§ Collected data entries
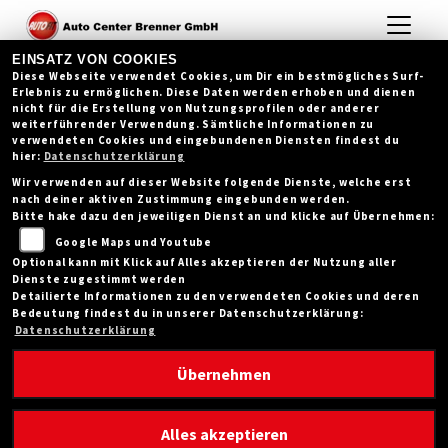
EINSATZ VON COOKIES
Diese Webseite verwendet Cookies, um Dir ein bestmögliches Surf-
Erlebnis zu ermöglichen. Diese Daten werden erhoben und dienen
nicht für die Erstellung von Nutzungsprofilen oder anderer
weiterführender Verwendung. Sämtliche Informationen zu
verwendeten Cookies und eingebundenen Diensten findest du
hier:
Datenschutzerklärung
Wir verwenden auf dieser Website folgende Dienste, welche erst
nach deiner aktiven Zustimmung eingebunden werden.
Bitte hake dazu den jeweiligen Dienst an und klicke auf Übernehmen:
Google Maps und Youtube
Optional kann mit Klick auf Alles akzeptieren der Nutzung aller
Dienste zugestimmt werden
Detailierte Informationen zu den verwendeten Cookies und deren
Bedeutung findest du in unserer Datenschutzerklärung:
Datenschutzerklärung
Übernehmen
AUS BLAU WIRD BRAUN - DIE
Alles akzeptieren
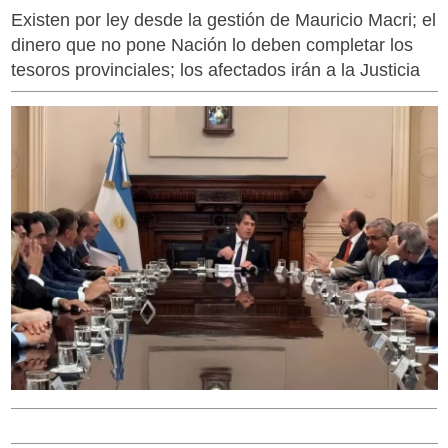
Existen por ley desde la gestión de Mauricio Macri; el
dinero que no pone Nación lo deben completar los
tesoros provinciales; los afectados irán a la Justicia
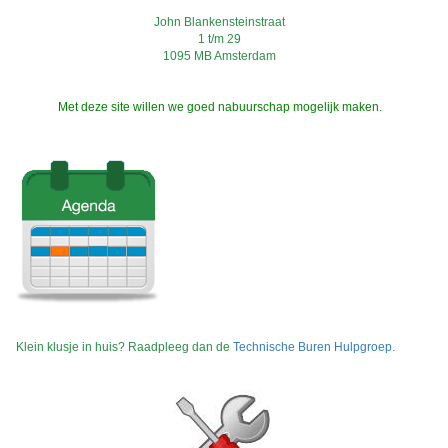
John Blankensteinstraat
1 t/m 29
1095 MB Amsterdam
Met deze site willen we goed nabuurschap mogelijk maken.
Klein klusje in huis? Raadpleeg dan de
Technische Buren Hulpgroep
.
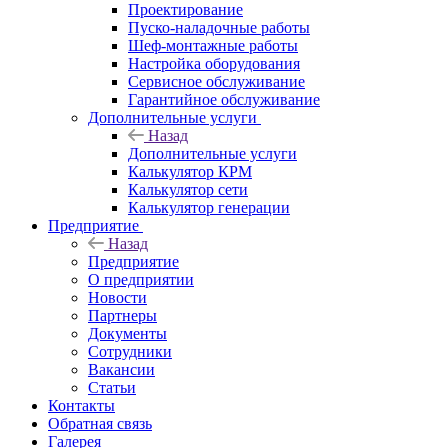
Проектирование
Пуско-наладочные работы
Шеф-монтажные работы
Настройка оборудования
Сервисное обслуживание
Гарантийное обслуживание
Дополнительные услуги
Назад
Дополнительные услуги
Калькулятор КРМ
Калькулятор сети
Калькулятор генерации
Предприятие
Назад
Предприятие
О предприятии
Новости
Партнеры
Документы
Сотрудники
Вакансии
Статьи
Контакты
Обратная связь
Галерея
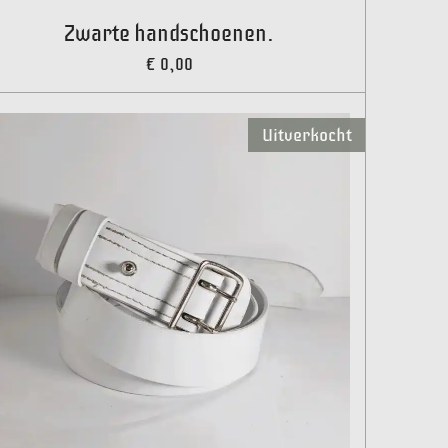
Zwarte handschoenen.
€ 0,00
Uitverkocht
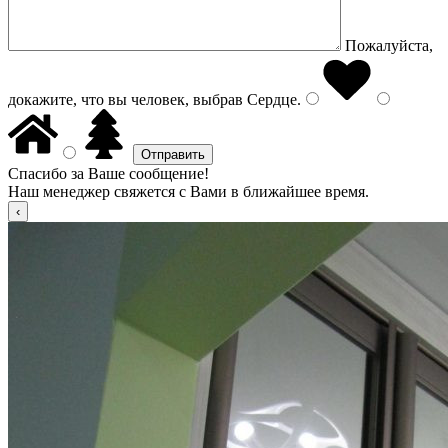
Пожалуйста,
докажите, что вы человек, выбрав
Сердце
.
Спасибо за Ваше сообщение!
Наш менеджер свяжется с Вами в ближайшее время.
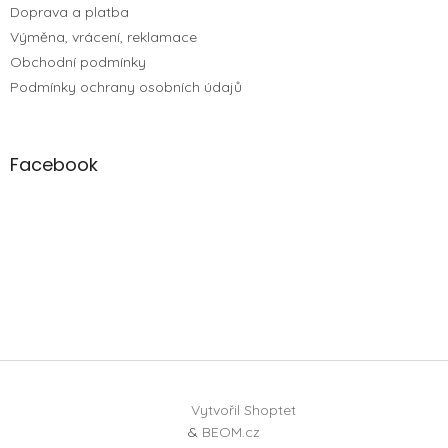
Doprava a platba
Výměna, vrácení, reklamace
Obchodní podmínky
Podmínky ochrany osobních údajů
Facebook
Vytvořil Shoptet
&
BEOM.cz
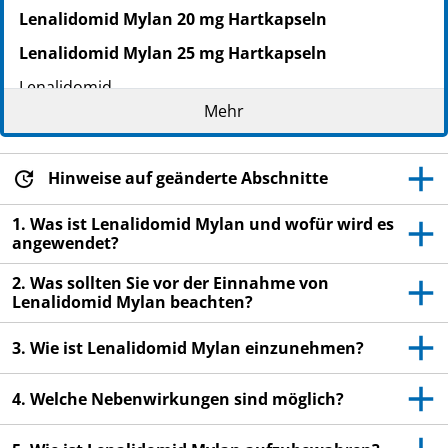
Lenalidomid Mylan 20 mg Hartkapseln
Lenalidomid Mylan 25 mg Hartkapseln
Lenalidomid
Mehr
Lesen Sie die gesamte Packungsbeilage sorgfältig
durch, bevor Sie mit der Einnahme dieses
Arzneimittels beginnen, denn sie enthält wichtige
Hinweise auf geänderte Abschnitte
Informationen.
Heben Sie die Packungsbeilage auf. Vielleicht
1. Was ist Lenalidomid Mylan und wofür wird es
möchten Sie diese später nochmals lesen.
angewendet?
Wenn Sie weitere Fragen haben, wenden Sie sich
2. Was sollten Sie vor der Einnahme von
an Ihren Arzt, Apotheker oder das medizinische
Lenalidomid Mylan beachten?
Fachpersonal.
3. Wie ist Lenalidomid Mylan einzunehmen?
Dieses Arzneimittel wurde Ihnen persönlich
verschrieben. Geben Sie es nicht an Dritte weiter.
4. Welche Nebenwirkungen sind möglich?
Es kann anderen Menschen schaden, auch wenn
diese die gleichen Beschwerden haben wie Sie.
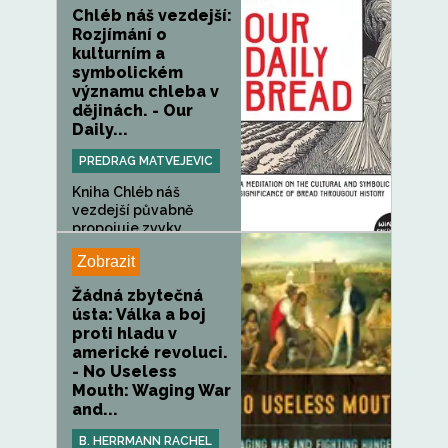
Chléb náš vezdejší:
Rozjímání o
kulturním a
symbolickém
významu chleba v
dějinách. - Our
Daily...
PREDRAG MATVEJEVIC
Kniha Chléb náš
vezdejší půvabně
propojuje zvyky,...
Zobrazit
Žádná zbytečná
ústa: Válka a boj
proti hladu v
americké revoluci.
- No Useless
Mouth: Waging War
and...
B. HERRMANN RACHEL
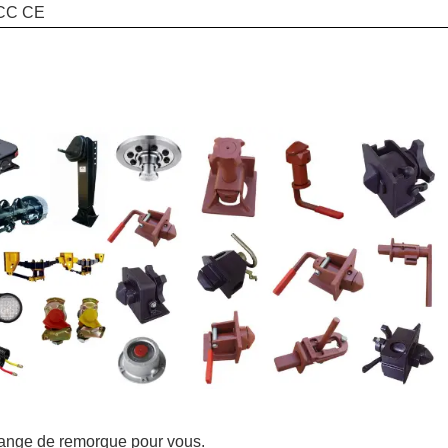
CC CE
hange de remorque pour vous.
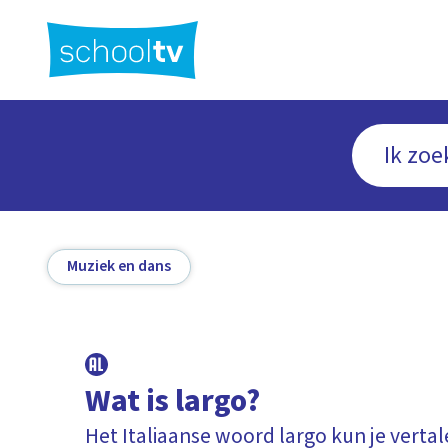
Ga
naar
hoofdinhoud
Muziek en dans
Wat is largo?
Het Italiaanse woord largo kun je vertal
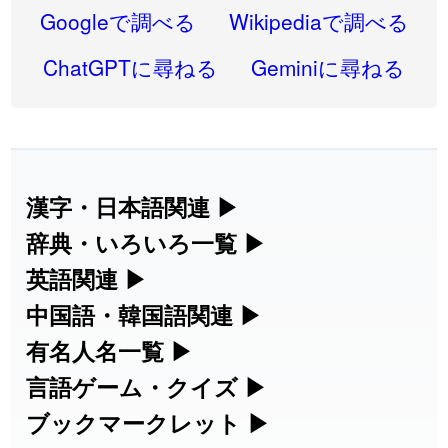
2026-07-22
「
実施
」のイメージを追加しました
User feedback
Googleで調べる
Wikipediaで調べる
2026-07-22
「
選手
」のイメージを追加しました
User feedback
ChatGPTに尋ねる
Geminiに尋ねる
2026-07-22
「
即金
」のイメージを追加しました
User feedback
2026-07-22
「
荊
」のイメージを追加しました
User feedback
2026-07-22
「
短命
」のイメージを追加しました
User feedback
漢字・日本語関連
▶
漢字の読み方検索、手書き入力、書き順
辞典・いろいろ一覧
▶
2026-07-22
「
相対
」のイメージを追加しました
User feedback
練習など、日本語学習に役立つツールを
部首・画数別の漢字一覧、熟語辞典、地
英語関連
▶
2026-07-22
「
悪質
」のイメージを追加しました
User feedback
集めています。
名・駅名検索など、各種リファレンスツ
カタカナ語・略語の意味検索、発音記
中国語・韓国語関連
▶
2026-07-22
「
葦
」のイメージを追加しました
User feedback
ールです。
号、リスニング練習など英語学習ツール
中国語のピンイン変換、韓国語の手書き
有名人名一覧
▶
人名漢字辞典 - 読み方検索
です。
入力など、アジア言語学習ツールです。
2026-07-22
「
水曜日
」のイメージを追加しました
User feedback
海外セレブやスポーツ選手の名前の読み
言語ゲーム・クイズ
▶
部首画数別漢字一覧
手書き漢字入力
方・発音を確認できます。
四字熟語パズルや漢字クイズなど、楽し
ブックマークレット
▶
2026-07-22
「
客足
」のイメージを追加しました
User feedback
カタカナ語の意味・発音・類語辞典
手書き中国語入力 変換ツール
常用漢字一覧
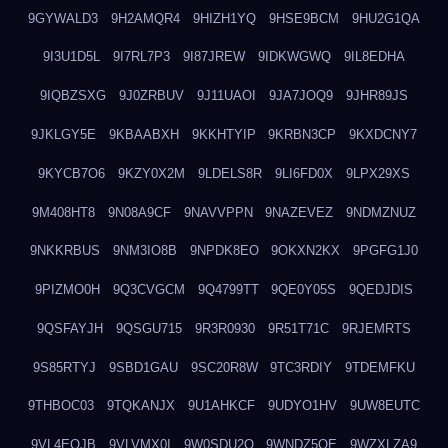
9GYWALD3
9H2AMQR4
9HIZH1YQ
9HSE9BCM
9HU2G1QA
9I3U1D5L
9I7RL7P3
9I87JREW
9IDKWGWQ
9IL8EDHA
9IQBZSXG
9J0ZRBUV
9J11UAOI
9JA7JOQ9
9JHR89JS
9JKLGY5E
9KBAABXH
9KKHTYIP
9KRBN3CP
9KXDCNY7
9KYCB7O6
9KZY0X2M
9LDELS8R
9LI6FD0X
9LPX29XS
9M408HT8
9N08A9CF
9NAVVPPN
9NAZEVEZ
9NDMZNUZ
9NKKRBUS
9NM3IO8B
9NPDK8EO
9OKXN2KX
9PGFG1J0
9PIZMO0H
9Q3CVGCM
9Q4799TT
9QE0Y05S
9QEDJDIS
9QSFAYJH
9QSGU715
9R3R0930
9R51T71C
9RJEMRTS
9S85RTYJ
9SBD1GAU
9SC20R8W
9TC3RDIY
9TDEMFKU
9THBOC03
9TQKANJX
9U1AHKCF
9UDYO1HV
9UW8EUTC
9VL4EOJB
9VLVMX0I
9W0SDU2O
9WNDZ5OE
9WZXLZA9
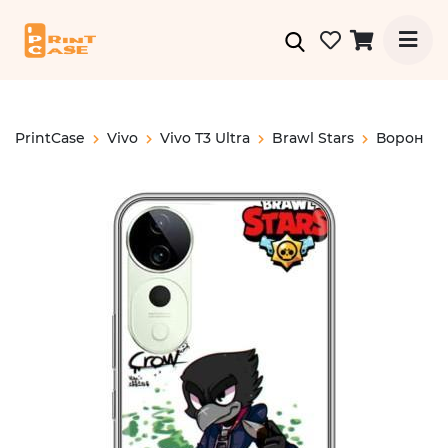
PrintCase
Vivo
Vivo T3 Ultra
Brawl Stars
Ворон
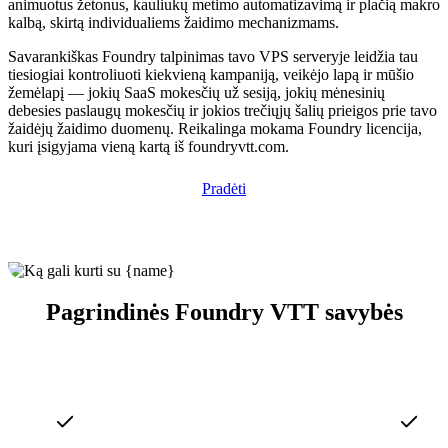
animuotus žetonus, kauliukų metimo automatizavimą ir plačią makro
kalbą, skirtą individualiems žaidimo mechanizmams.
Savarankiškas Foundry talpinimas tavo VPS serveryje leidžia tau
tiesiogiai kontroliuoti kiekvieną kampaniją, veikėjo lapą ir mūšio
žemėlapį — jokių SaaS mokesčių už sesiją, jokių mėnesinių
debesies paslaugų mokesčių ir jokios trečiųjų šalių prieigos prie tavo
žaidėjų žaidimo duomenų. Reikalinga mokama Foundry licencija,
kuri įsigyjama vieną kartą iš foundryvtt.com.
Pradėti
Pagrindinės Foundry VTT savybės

§ REQUIREMENT
Return every line from the entries that holds the string "Mylan".

§ RESULT FOR THIS TASK
Lenalidomid Mylan 20 mg Hartkapseln
Lenalidomid Mylan 25 mg Hartkapseln
1. Was ist Lenalidomid Mylan und wofür wird es
Lenalidomid Mylan beachten?
3. Wie ist Lenalidomid Mylan einzunehmen?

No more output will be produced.